- [Task instructions] Whenever a line of the listing contains the string "center", return that line.

- [Records provided]
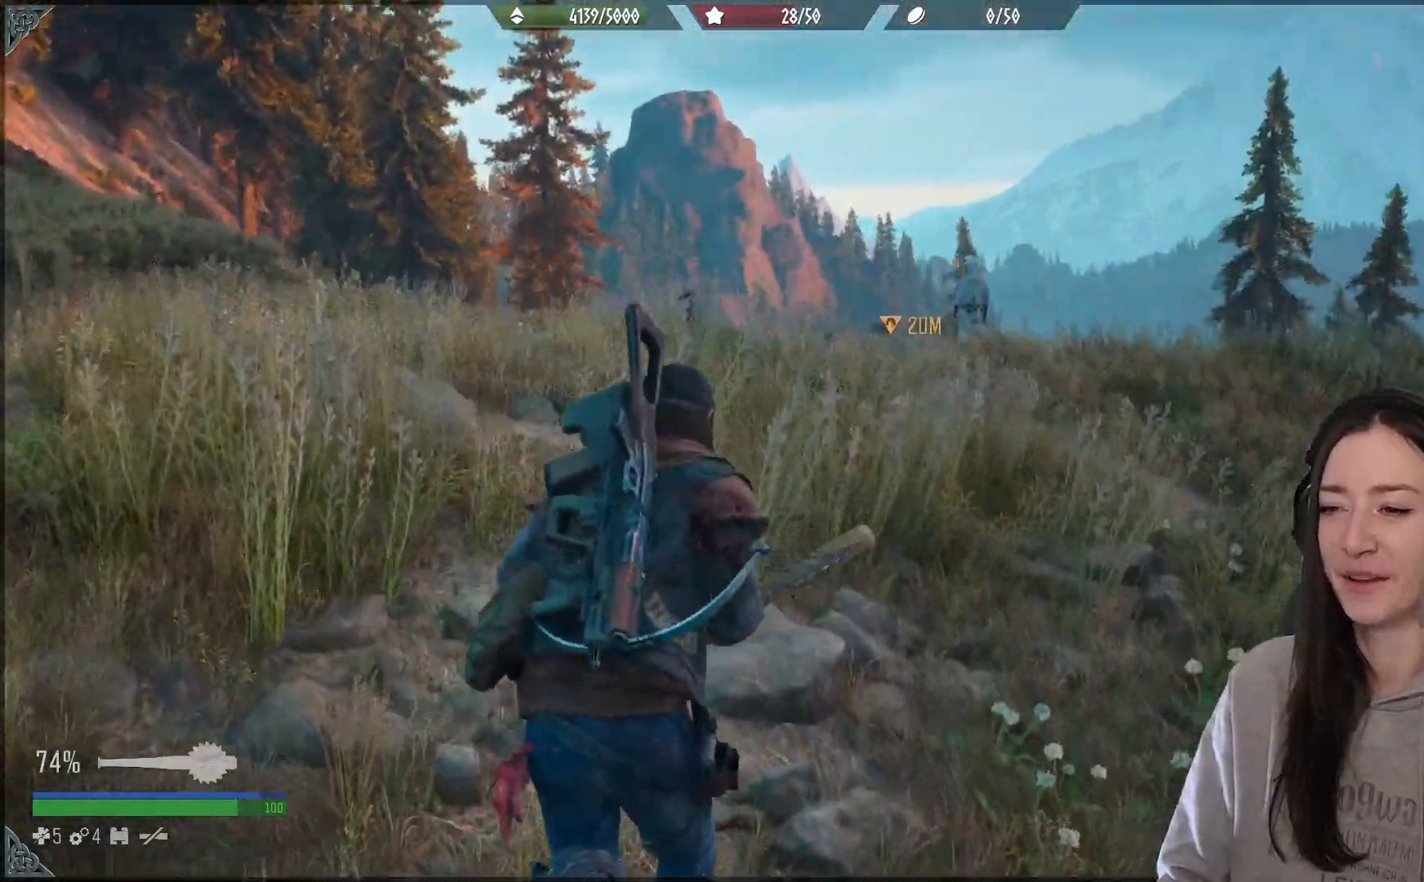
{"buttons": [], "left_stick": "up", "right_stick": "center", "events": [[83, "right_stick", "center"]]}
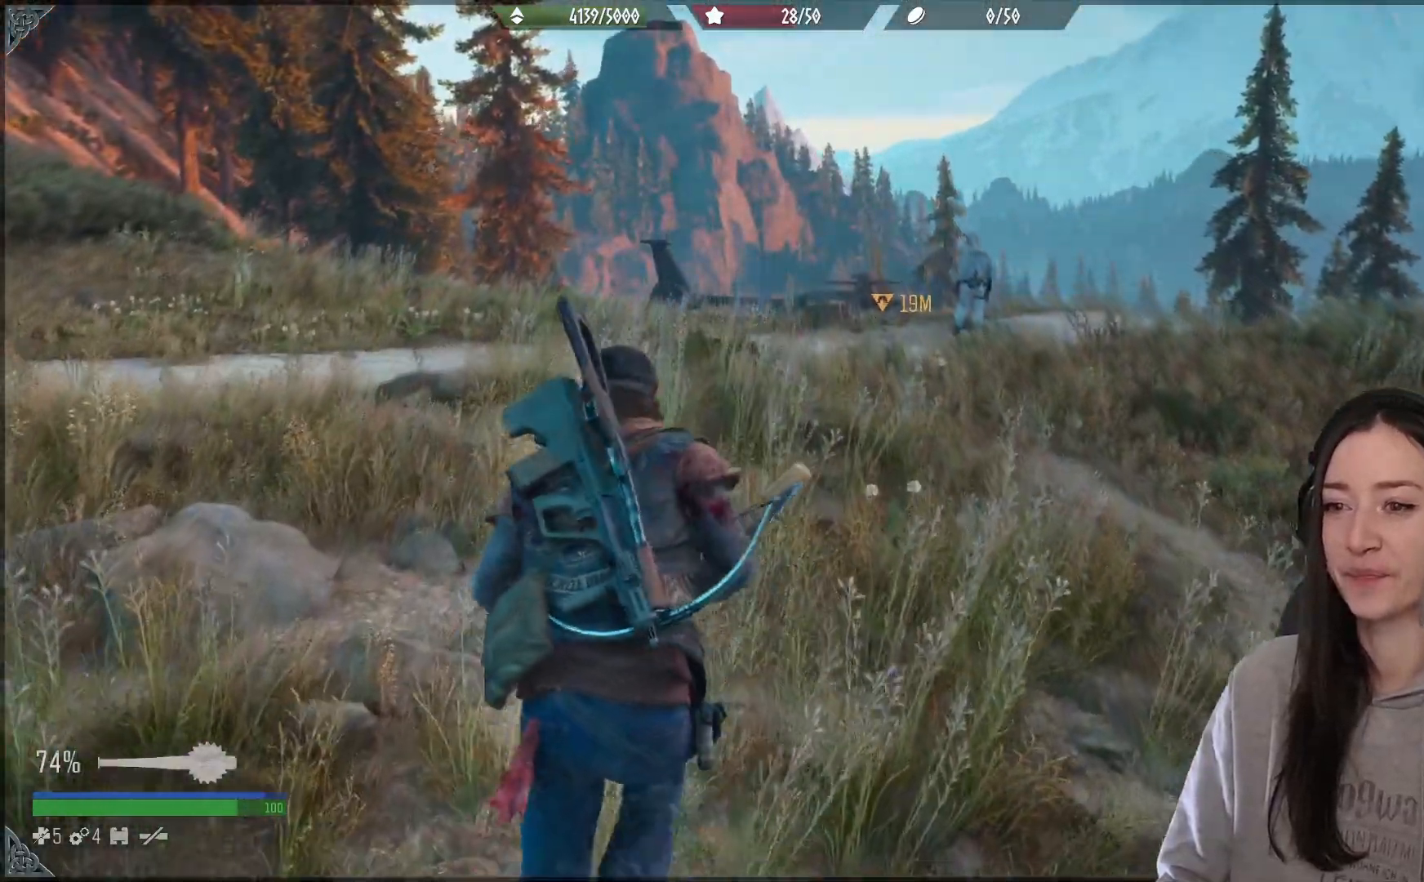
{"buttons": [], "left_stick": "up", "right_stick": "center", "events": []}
...
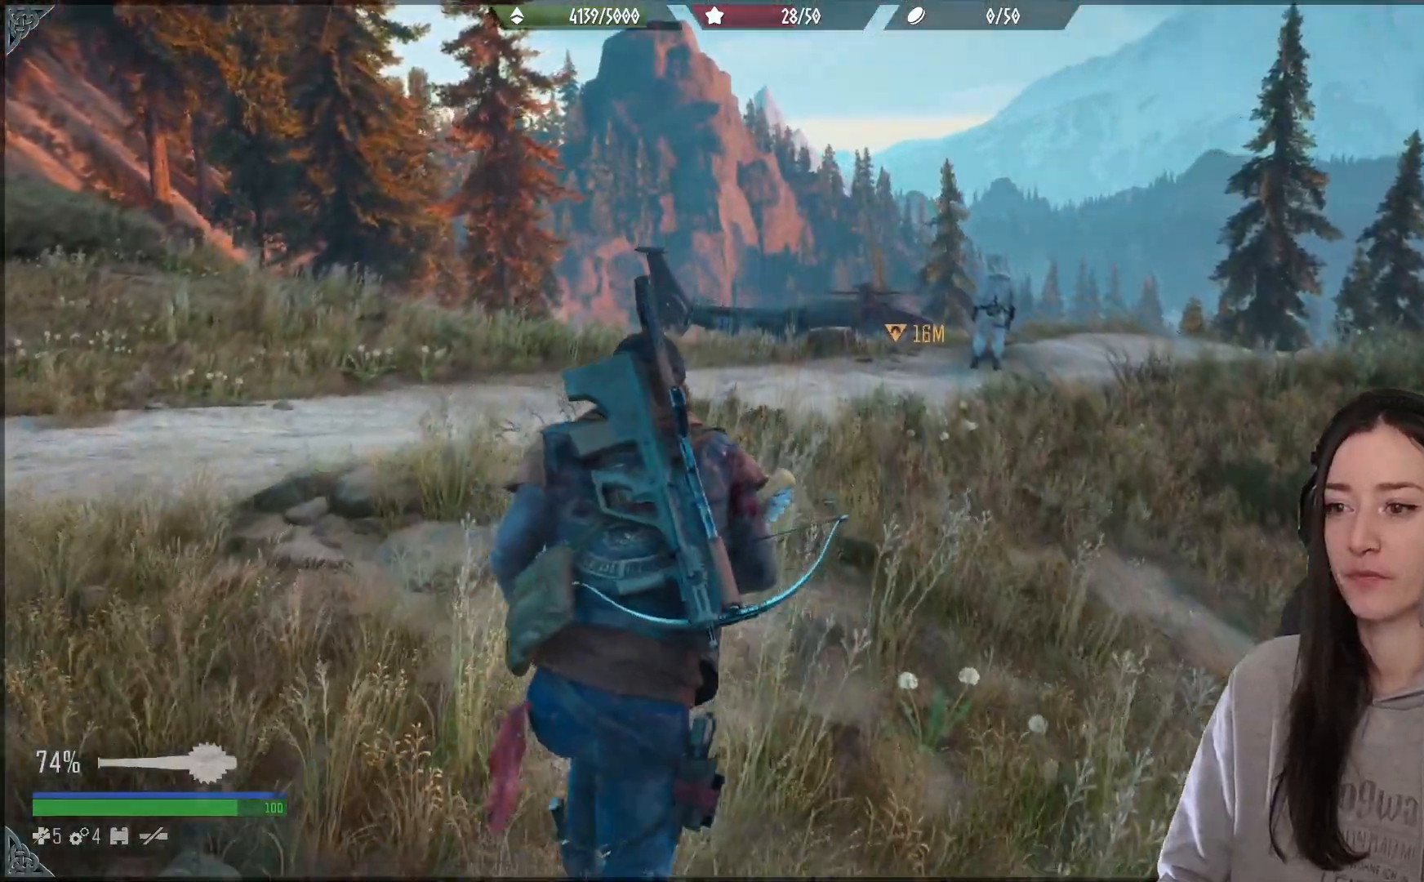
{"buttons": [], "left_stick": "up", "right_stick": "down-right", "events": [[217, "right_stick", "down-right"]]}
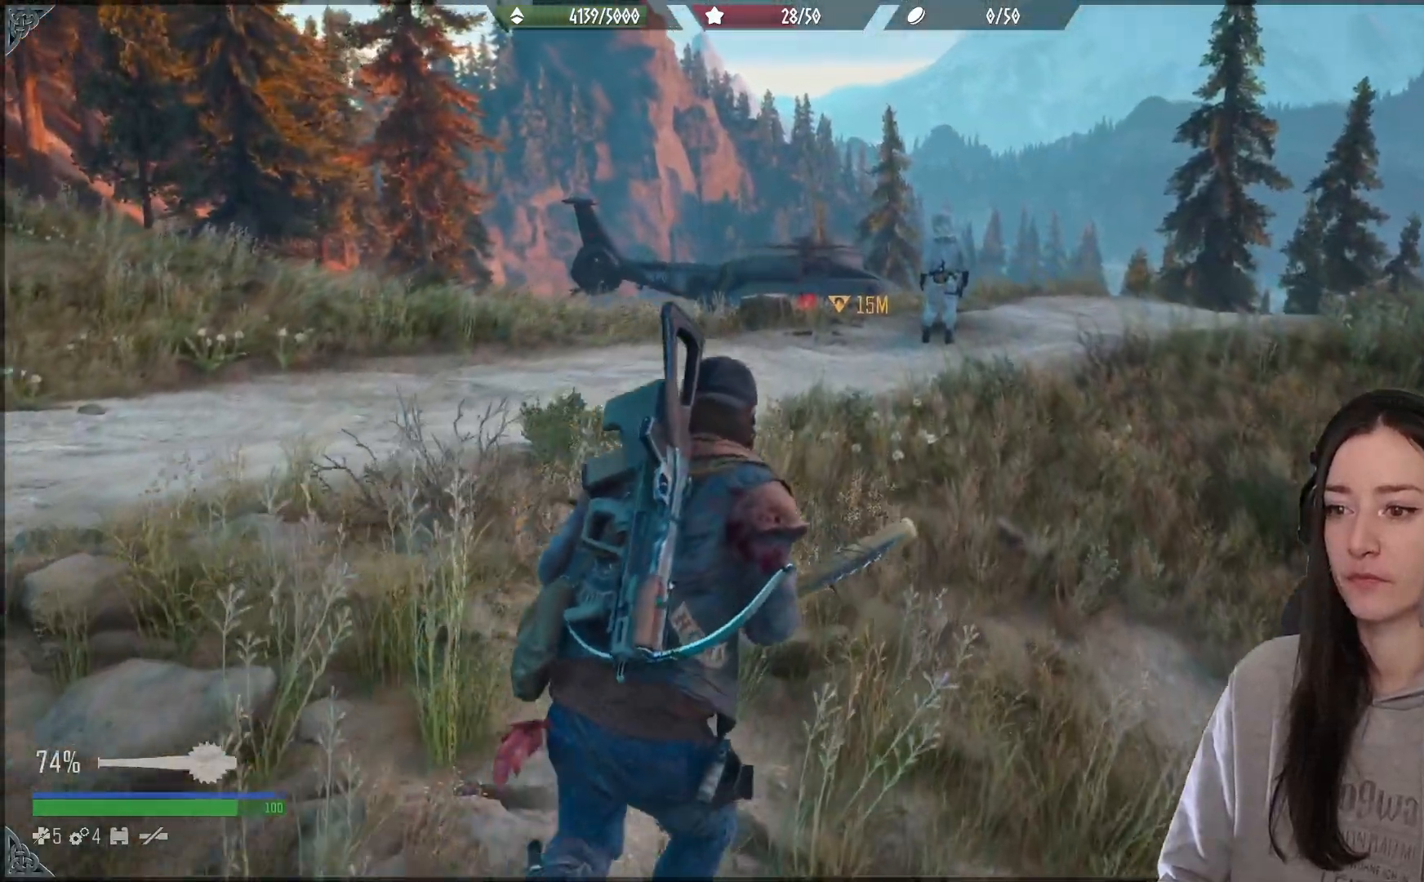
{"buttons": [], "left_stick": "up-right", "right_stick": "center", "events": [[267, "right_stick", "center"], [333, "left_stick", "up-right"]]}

- [Reply to the exercise]
{"buttons": [], "left_stick": "up", "right_stick": "center", "events": [[83, "right_stick", "center"]]}
{"buttons": [], "left_stick": "up", "right_stick": "center", "events": []}
{"buttons": [], "left_stick": "up-right", "right_stick": "center", "events": [[267, "right_stick", "center"], [333, "left_stick", "up-right"]]}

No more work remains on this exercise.